Выбрать главу

Петь мы перестали только в лесу. Нас заглушал стук колес на лесной дороге, перевязанной в песке тысячами корней. В лесу стук окованных колес слышишь во сто крат сильнее: в дубраве — так, в ельнике — иначе, а на полянках, где папоротник, — совсем по-другому. Да и лес этот, хоть и рос в низине и дымился болотцами и смолистыми одноглазыми озерцами, напоминал нам жешовские леса, бегущие с пригорка на пригорок. Вот мы и прислушивались, не звякнет ли сабля, зацепив ореховый куст, не гоготнет ли задетый ею гусак, не отзовется ли сойка над затаившимися в молодой поросли беглецами.

За лесом надо было проехать через маленький хуторок. К окрестным деревням он не относился. На этот хутор почти никогда никто не приходил и не приезжал. И вспоминали о нем в управе и в соседнем приходе только во время сбора налогов и податей. Люди из окрестных деревень тоже не очень-то хорошо знали, сколько там домов, сколько взрослых и детей. Никто не ездил туда на свадьбы, гулянья и крестины, ведь наши там не женились, не зная, с какой присказкой и бутылкой туда ехать и каких сватов засылать. Хуторские тоже не торопились приходить в соседние деревни. Мы их и не видали нигде, кроме Моисеева деревянного местечка.

Узнать же их можно было сразу. Ранней весной, кроме березовых веников, кистей из просяной соломы, украшений из отцветшего камыша, изготовленных к вербному воскресенью, и сосновых кропил, они продавали фигурки, вырезанные из дубового и букового дерева. Никто не хотел их покупать: они не были похожи ни на святых, ни на простых людей, ни на рыцарей и королей со скипетром и золотым яблоком-державой. Все было перемешано в этих фигурках. И еще в них можно было увидеть что-то от зверей, от птиц и от трав — от всего понемногу.

На хуторе и молились будто бы не так, как в соседних деревнях. Правда, верили в похожего бога, но не считали, как мы, что его давным-давно здесь нет, что он может присниться, но не сумеет даже мизинцем задеть ни воду, ни воздух. Получалось, что, хотя их бог и не живет уже на хуторе, но еще теплый отпечаток его тела остался в сене и в овсяной соломе, где боги любят поваляться, когда бродят по свету. Будто бы бога ихнего спящим застал и унес оттуда и до сих пор носит по окрестным лесам дедушка или, самое большее, прадедушка этого хутора.

Вот почему парнишки с обритыми наголо и натертыми гусиным жиром головами стояли на коленях во время засухи у придорожной часовенки, вот почему святые образа мокли в речке на лесной опушке до тех пор, пока на предновье не звякнет, бывало, в озимом ячмене серп и не покатится по столу каравай, остистый, как барсучья шерсть; вот почему, едва родится ребенок, его несли в лес, завернув в свяченые травы.

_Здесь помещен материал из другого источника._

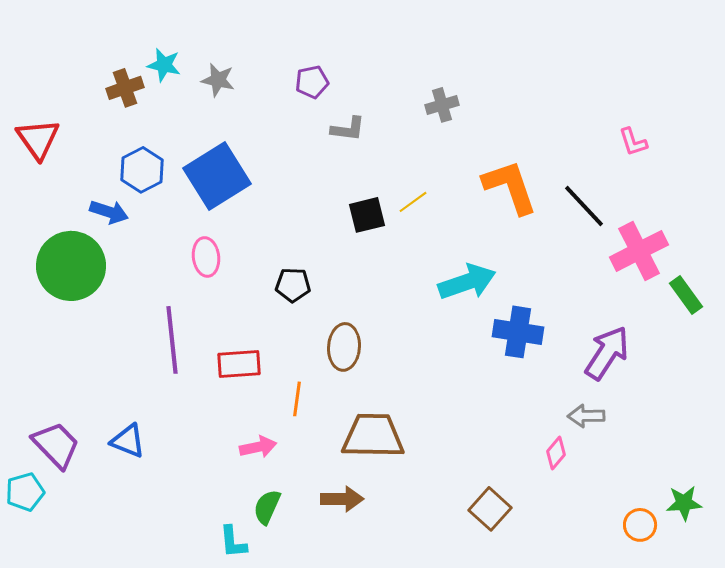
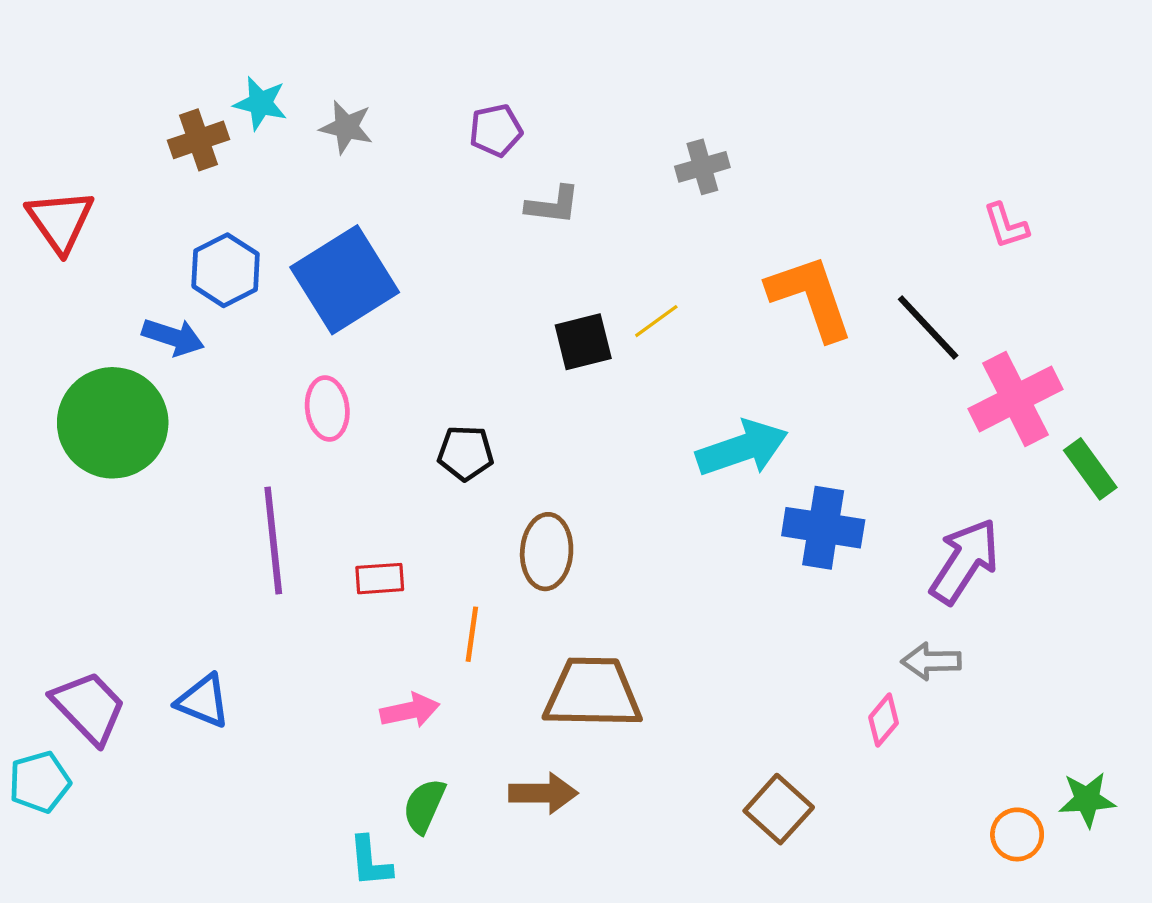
red rectangle: (239, 364) -> (380, 579), size x0.7

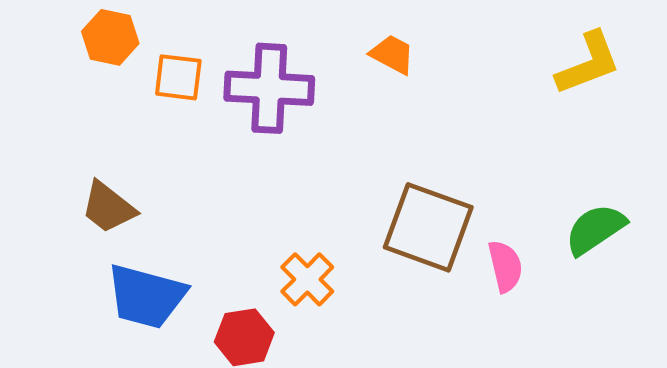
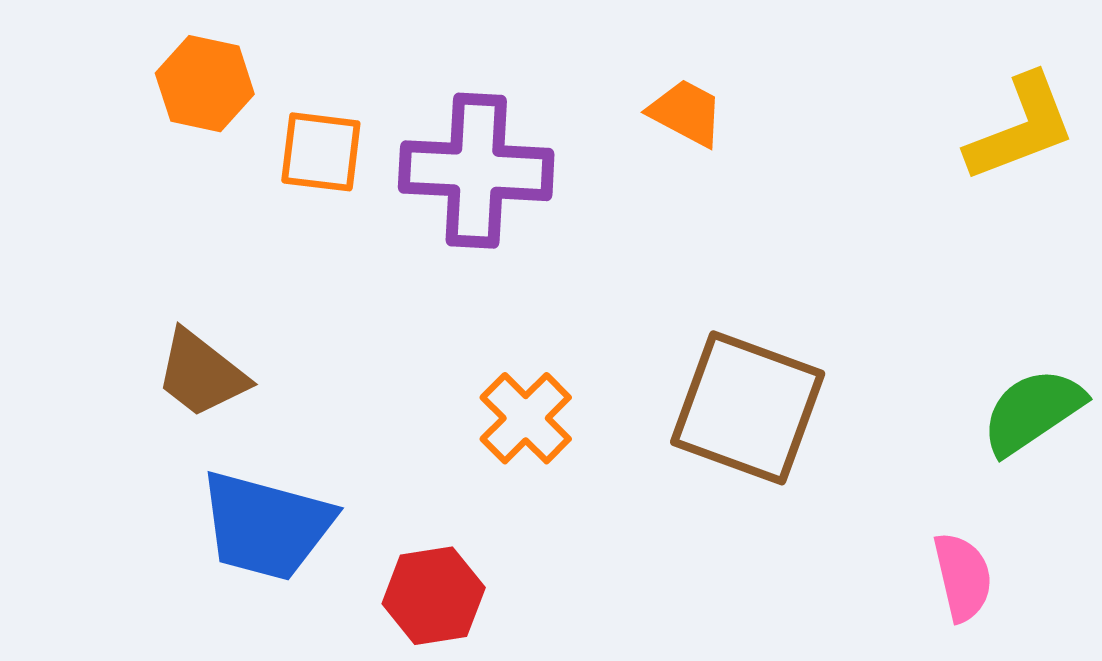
pink semicircle: (505, 266) -> (963, 577), moved
orange cross: (307, 279) -> (526, 418), moved

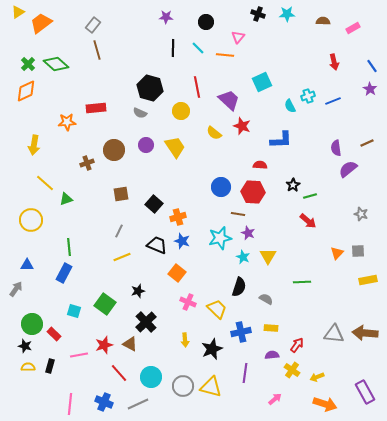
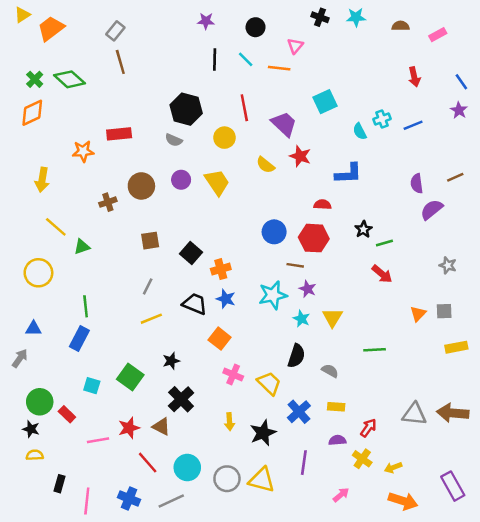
blue cross: (241, 332) -> (299, 412), turned -30
black rectangle: (50, 366) -> (60, 484), moved

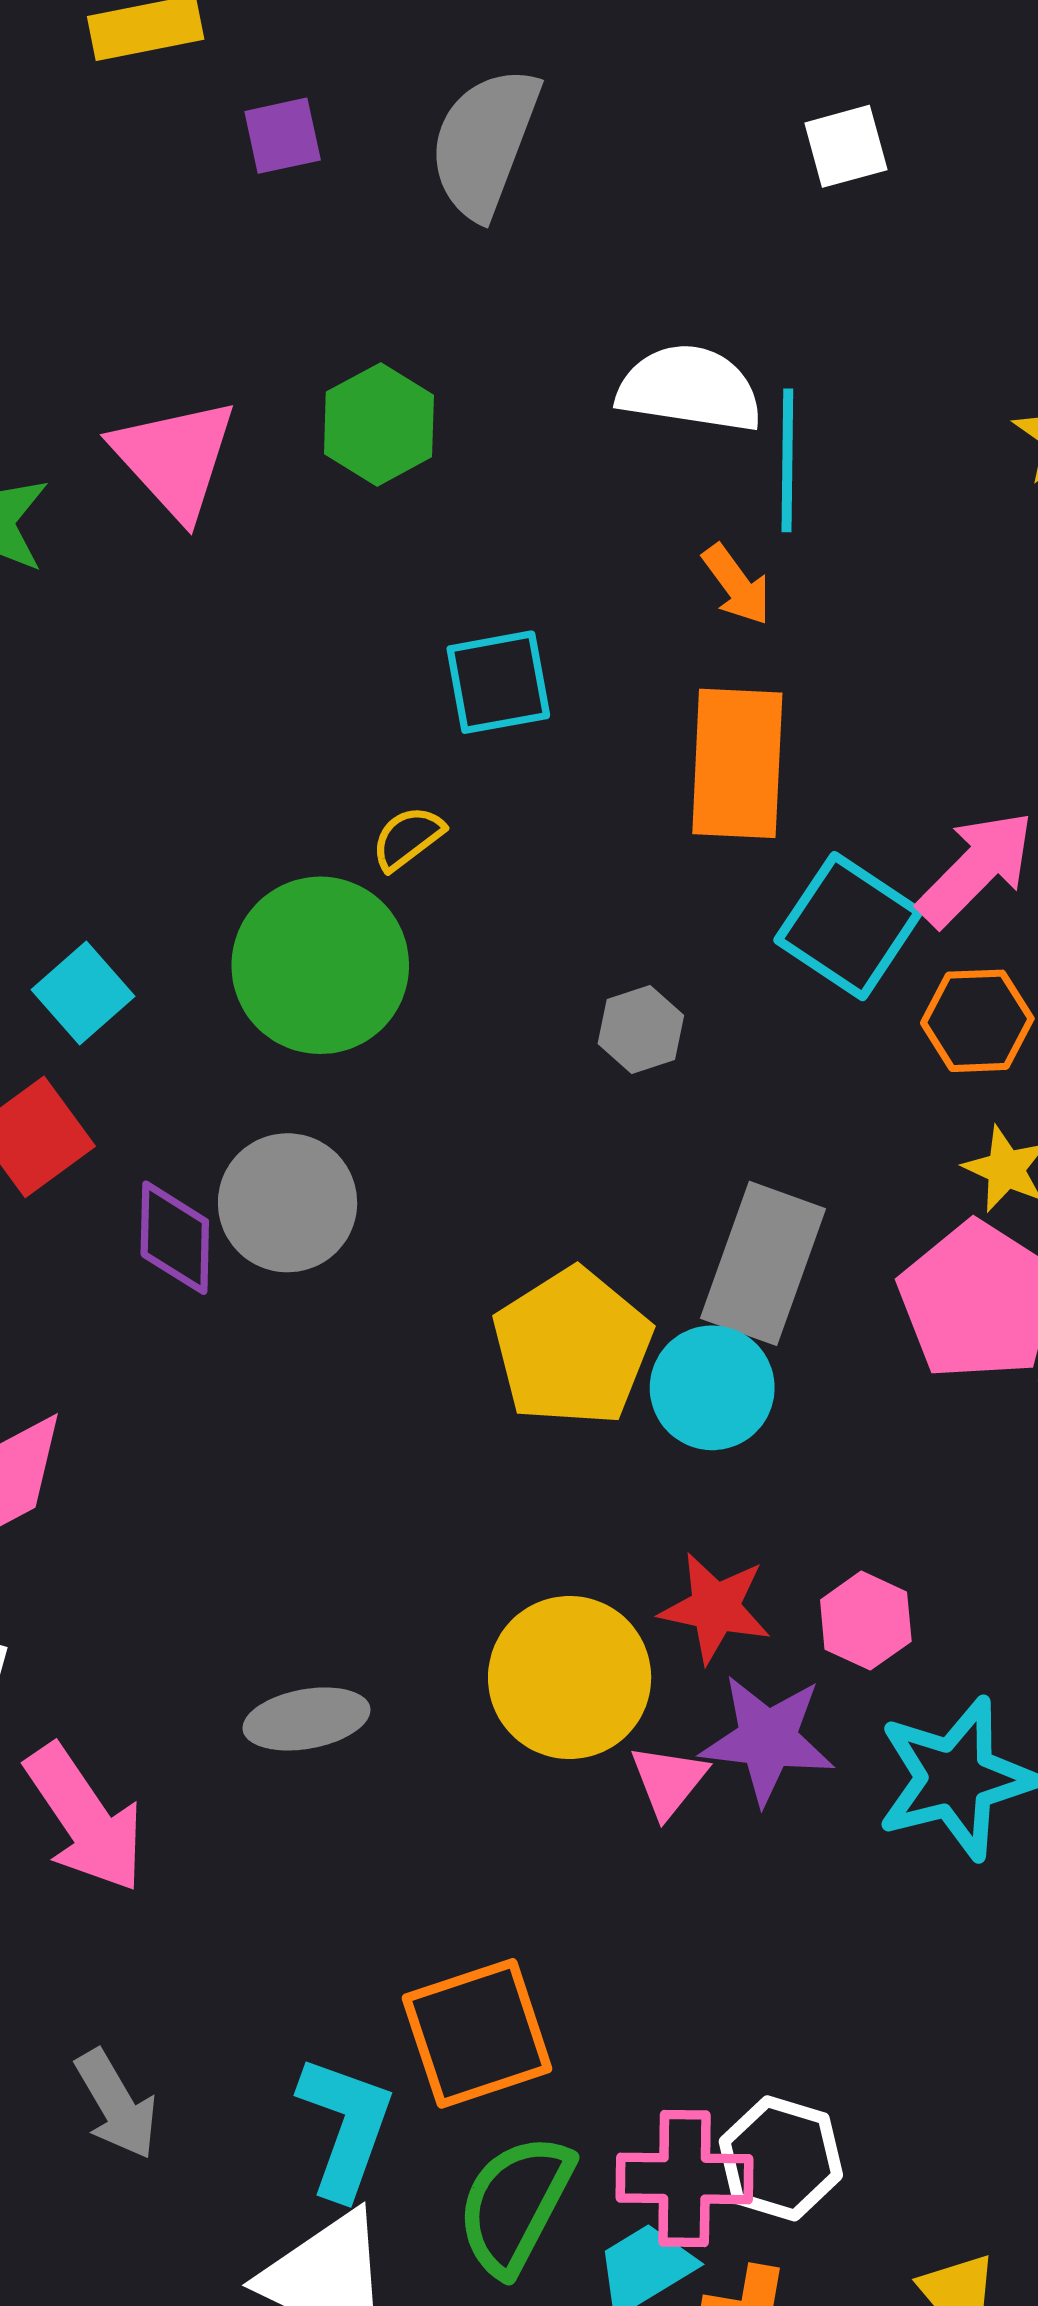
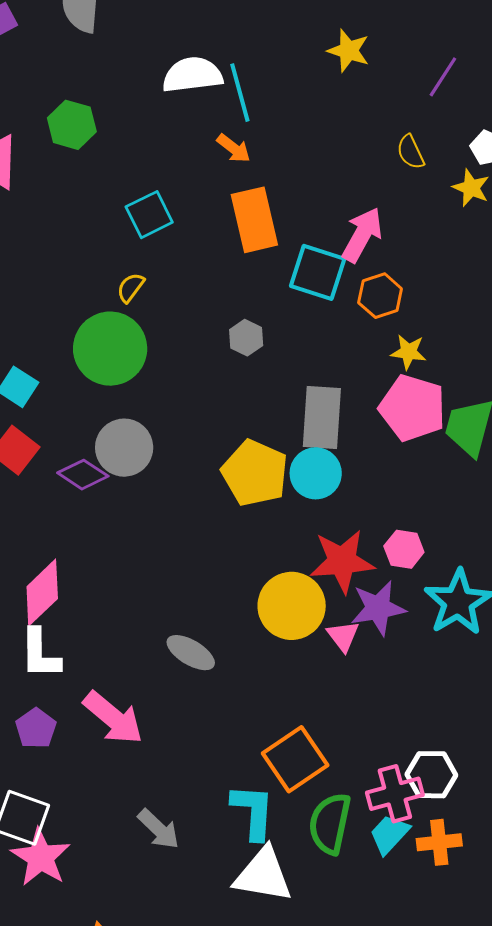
purple diamond: (175, 1238) -> (83, 475), turned -42
red star: (715, 1608) -> (342, 561), size x1.4
gray ellipse: (307, 1719) -> (191, 653), turned 57

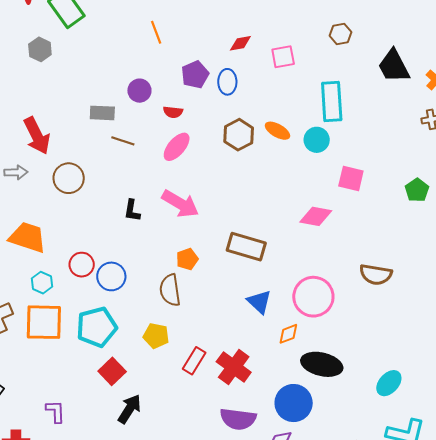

Да еще хутор весь был обнесен оградой, а вернее, частоколом. Между очищенными от коры осиновыми колышками была протянута цветная тесемка. Тесемку хуторяне будто бы получили от усадебного черта, поймав его в то время, когда он огромной мотыгой прилаживал их луга к бароновым. С тех пор тесемка охраняла хуторян от ведьм, что отнимают у коров молоко, высасывают у скота мозг из хребтины, превращают телят да жеребят в страшилища.

Все это мы помнили и поэтому так рано отправились в местечко. Правда, мы могли ехать кружным путем через деревни, но так было бы дальше и опаснее — туда вел тракт, на котором иногда появлялись немцы. Лучше уж рискнуть и поехать через отгороженный от белого света хутор.

Когда мы доехали до развевавшихся на ветру тесемок, я сошел с воза, выдернул из земли два колышка и кивнул Моисею. Лошади со ржаньем и фырканьем, словно чуя поблизости волка, протащили воз. Я вбил колышки обратно и на бегу вскочил на сиденье. Мы въезжали на хутор.

На небе и на земле все было тихо, как во мху, как в пуху птичьем. Даже в приоткрытых коровниках, из которых поднимались клубы пара, не слышались ни хруст сена, ни звяканье цепей, ни сонные коровьи вздохи. Только в ольшанике, что переходил в дубняк, булькала, переливаясь из пруда в пруд, вода. И над этой водой все сверкало, словно невидимая конница выхватила из ножен тысячи сабель.

Когда мы подъезжали к прудам, Моисей ткнул меня в бок.

— Петр, Петр, посмотри-ка, что там творится.

— Ну что еще эти чертоловы выдумали?

— Сдается мне, Петр, что это похороны.

— В такую пору? Без хоругви? Без отпевания?